Beyond the musicians’ spotlight it’s dark, and COVID-19 protocols mean no one is sitting next to me—for this I’m grateful—I’m grateful because behind my facemask there are tears.
Hot tears, heavy tears. They’d begun the day before, when the Black Hole appeared, a hollow in my chest carved slowly and then suddenly. I’m sitting in a crowd, in a city, and I’m lonely.
It’s November now; I’m in Mexico City, depressed, my sad feelings gaining velocity with each hour. I reach for my new tool: I buy a ticket to a concert without even knowing the musicians, and here I am, peering down on them from the matted balcony chair.
As they strum I feel my emotions welling, bigger and bigger, faster and faster. I can’t stop the crying so I stop trying, and as they sing and strum and strum and string, a curious thing occurs: a confluence.

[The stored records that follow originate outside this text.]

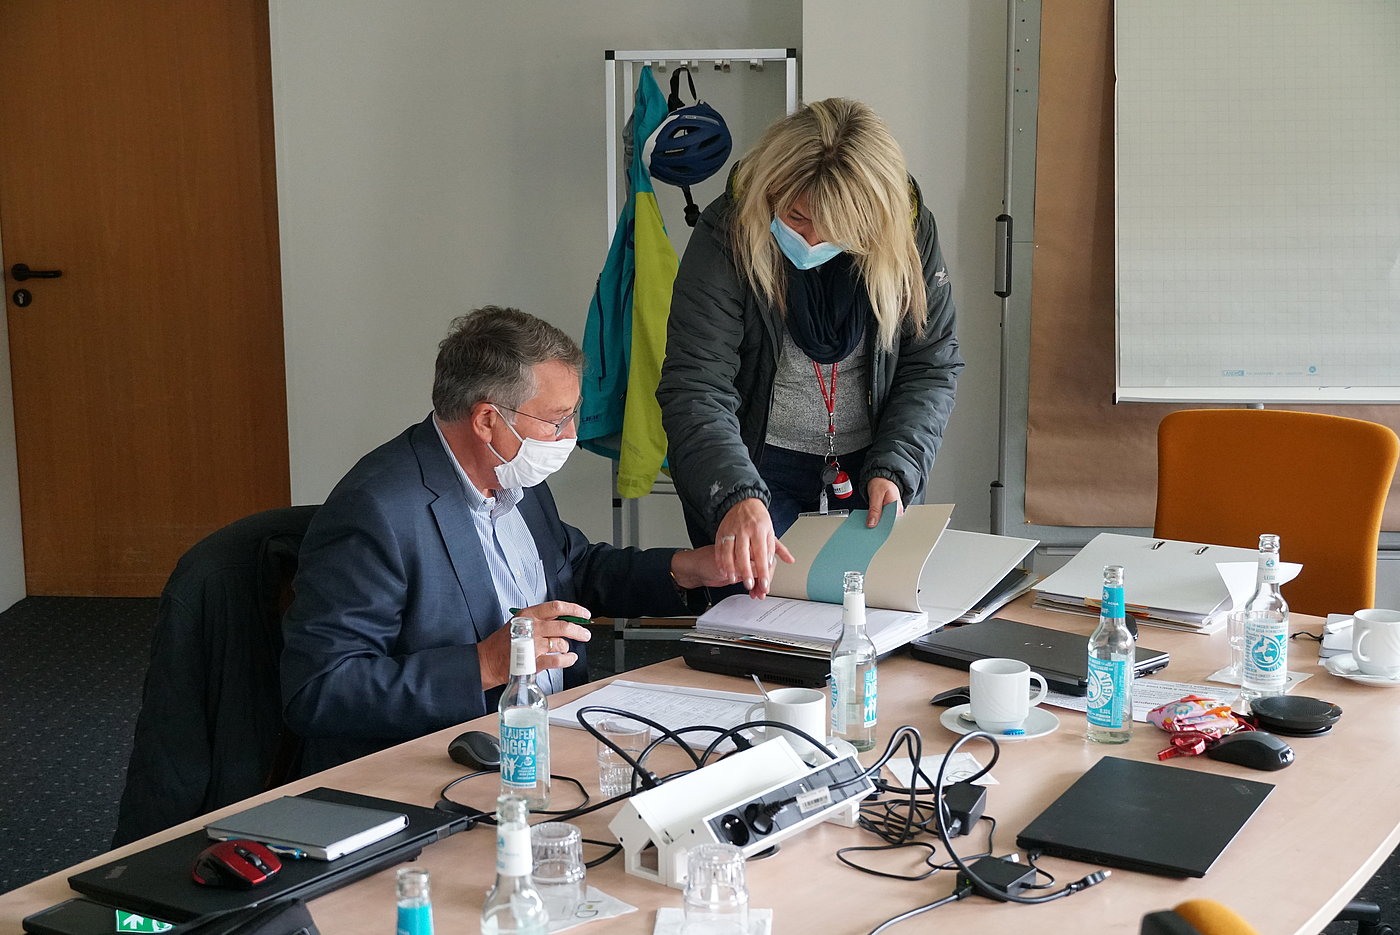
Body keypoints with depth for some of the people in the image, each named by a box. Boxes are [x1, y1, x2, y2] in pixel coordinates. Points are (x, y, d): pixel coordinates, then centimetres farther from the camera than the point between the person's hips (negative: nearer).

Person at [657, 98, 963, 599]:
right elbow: (695, 388, -27)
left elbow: (931, 367, -3)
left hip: (872, 458, 2)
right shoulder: (727, 237, -21)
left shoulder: (910, 233, -13)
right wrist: (736, 497, -43)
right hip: (759, 460, -2)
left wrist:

We hit the chorus, a repetitive mantra: Algo que ya / Algo que ya / Algo que ya no suena / Es un río que va / Un río que va / Río que agua no lleva (Something that no longer sounds . . . A river that carries no water): the audience joins in. The fervor grows, musicians and crowd together, in sync, clapping, stomping, singing, ramping up and up and up, emotional tenor soaring, approaching my velocity, the joyous and the sad traveling with the same force, two trains running on parallel tracks, reaching a vibrational crescendo—and it’s here that my heart peeks open its eyes, sees, feels, understands the familiar frequency of joy, reaches out a hand and makes contact across the space in between.